Acting U.S. Commerce Secretary Rebecca Blank named four U.S. organizations as recipients of the 2012 Malcolm Baldrige National Quality Award, the nation’s highest Presidential honor for performance excellence through innovation, improvement and visionary leadership. The winners in this, the 25th anniversary year of the award, represent four different sectors, one repeat recipient and a health network recognized for the same honor earned previously by its flagship hospital.
The 2012 Baldrige Award recipients – listed with their category – are:
1. Lockheed Martin Missiles and Fire Control, Grand Prairie, TX (manufacturing)
2. MESA Products Inc., Tulsa, OK. (small business)
3. North Mississippi Health Services, Tupelo, MS. (health care)
4. City of Irving, Irving, TX (nonprofit)
MESA previously received a Baldrige Award in 2006, also in the small business category. Another 2006 award winner, North Mississippi Medical Center in the health care category, is the primary hospital of this year’s much larger recipient, North Mississippi Health Services.
“The four organizations recognized today with the 2012 Baldrige Award are leaders in the truest sense of the word and role models that others in the health care, nonprofit and business sectors worldwide will strive to emulate,” said Acting Secretary Blank. “They have set the bar high for innovative practices, dynamic management, financial performance, outstanding employee and customer satisfaction, and, most of all, for their unwavering commitment to excellence and proven results.”

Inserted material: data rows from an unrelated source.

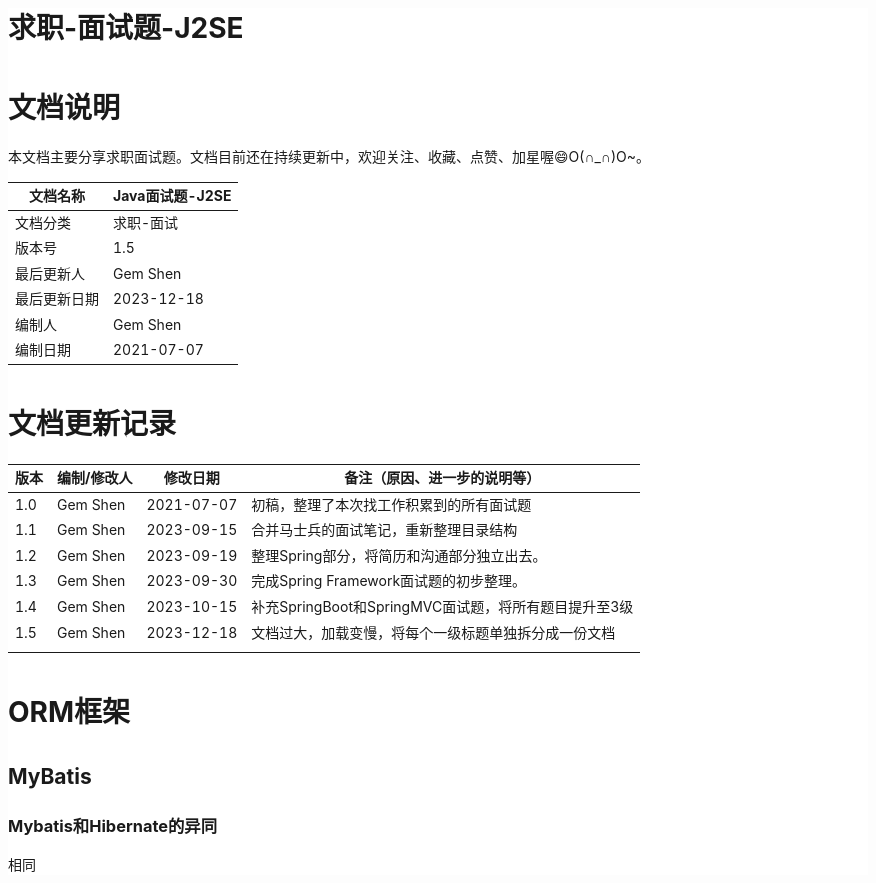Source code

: # 求职-面试题-J2SE

# 文档说明

本文档主要分享求职面试题。文档目前还在持续更新中，欢迎关注、收藏、点赞、加星喔😄O(∩_∩)O~。

| 文档名称     | Java面试题-J2SE |
| ------------ | --------------- |
| 文档分类     | 求职-面试       |
| 版本号       | 1.5             |
| 最后更新人   | Gem Shen        |
| 最后更新日期 | 2023-12-18      |
| 编制人       | Gem Shen        |
| 编制日期     | 2021-07-07      |




# 文档更新记录

| 版本 | 编制/修改人 | 修改日期   | 备注（原因、进一步的说明等）                         |
| ---- | ----------- | ---------- | ---------------------------------------------------- |
| 1.0  | Gem Shen    | 2021-07-07 | 初稿，整理了本次找工作积累到的所有面试题             |
| 1.1  | Gem Shen    | 2023-09-15 | 合并马士兵的面试笔记，重新整理目录结构               |
| 1.2  | Gem Shen    | 2023-09-19 | 整理Spring部分，将简历和沟通部分独立出去。           |
| 1.3  | Gem Shen    | 2023-09-30 | 完成Spring Framework面试题的初步整理。               |
| 1.4  | Gem Shen    | 2023-10-15 | 补充SpringBoot和SpringMVC面试题，将所有题目提升至3级 |
| 1.5  | Gem Shen    | 2023-12-18 | 文档过大，加载变慢，将每个一级标题单独拆分成一份文档 |
|      |             |            |                                                      |

### 



# ORM框架

## MyBatis

### Mybatis和Hibernate的异同

相同
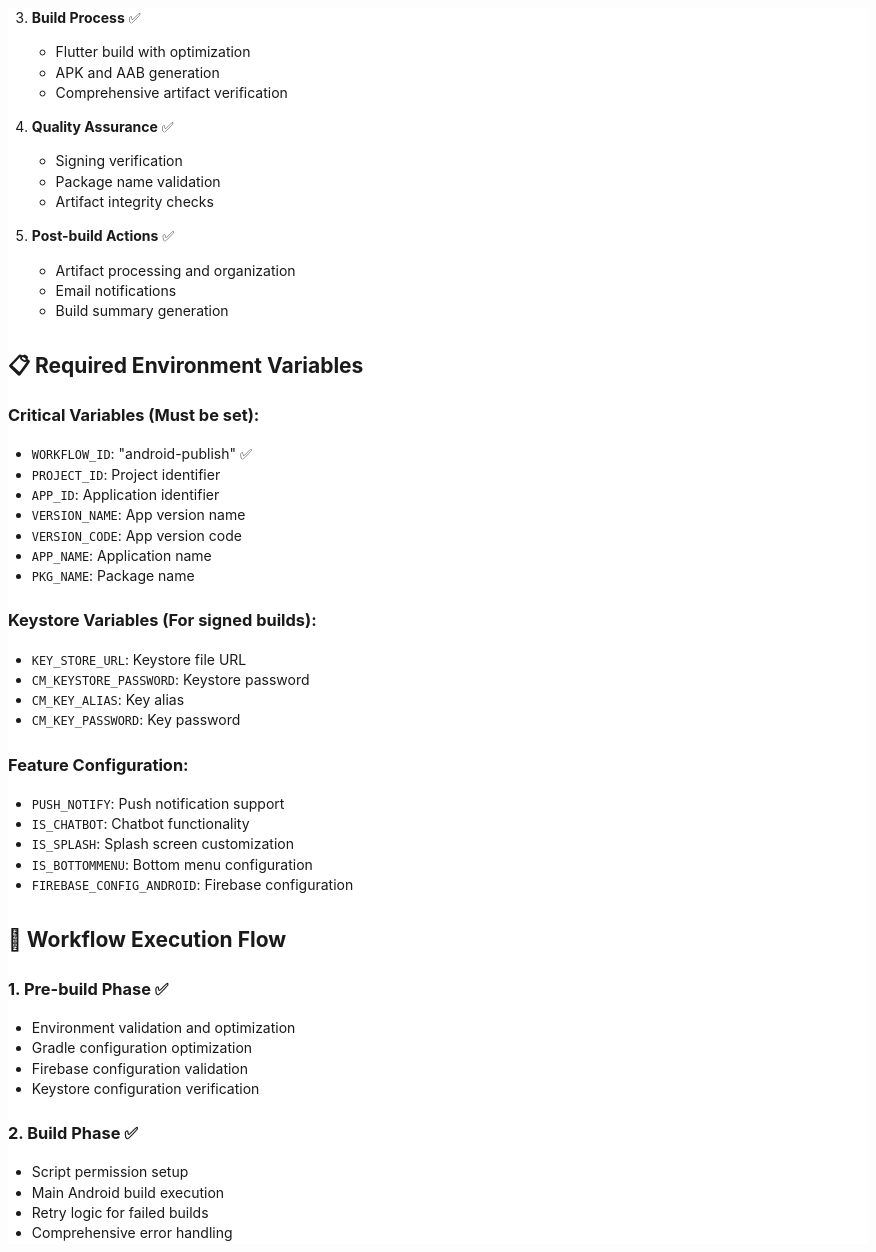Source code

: 3. **Build Process** ✅
   - Flutter build with optimization
   - APK and AAB generation
   - Comprehensive artifact verification

4. **Quality Assurance** ✅
   - Signing verification
   - Package name validation
   - Artifact integrity checks

5. **Post-build Actions** ✅
   - Artifact processing and organization
   - Email notifications
   - Build summary generation

## 📋 Required Environment Variables

### **Critical Variables** (Must be set):
- `WORKFLOW_ID`: "android-publish" ✅
- `PROJECT_ID`: Project identifier
- `APP_ID`: Application identifier
- `VERSION_NAME`: App version name
- `VERSION_CODE`: App version code
- `APP_NAME`: Application name
- `PKG_NAME`: Package name

### **Keystore Variables** (For signed builds):
- `KEY_STORE_URL`: Keystore file URL
- `CM_KEYSTORE_PASSWORD`: Keystore password
- `CM_KEY_ALIAS`: Key alias
- `CM_KEY_PASSWORD`: Key password

### **Feature Configuration**:
- `PUSH_NOTIFY`: Push notification support
- `IS_CHATBOT`: Chatbot functionality
- `IS_SPLASH`: Splash screen customization
- `IS_BOTTOMMENU`: Bottom menu configuration
- `FIREBASE_CONFIG_ANDROID`: Firebase configuration

## 🚀 Workflow Execution Flow

### 1. **Pre-build Phase** ✅
- Environment validation and optimization
- Gradle configuration optimization
- Firebase configuration validation
- Keystore configuration verification

### 2. **Build Phase** ✅
- Script permission setup
- Main Android build execution
- Retry logic for failed builds
- Comprehensive error handling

This year marks the silver anniversary of both the award and the Baldrige Performance Excellence Program (BPEP) that supports it. To date, more than 1,500 U.S. organizations have applied for the Baldrige Award, and there are Baldrige-based award programs in nearly all 50 states. Internationally, the program has served as a model for nearly 100 quality programs. A December 2011 study by Albert N. Link and John T. Scott measuring the Baldrige Program’s value to U.S. organizations conservatively estimated a benefit-to-cost ratio of 820 to 1, while a 2011 report by Thomson Reuters found that health care organizations that have won or been in the final review process for a Baldrige Award outperform other hospitals in all but one metric the company uses to determine its “100 Top Hospitals” in the nation (and were six times more likely to be among the top 100).
The 2012 Baldrige Award recipients were selected from a field of 39 applicants. All of the applicants were evaluated rigorously by an independent board of examiners in seven areas defined by the Baldrige Criteria for Performance Excellence: leadership; strategic planning; customer focus; measurement, analysis and knowledge management; workforce focus; operations focus; and results. The evaluation process for each of the recipients included about 1,000 hours of review and an on-site visit by a team of examiners to clarify questions and verify information in the applications.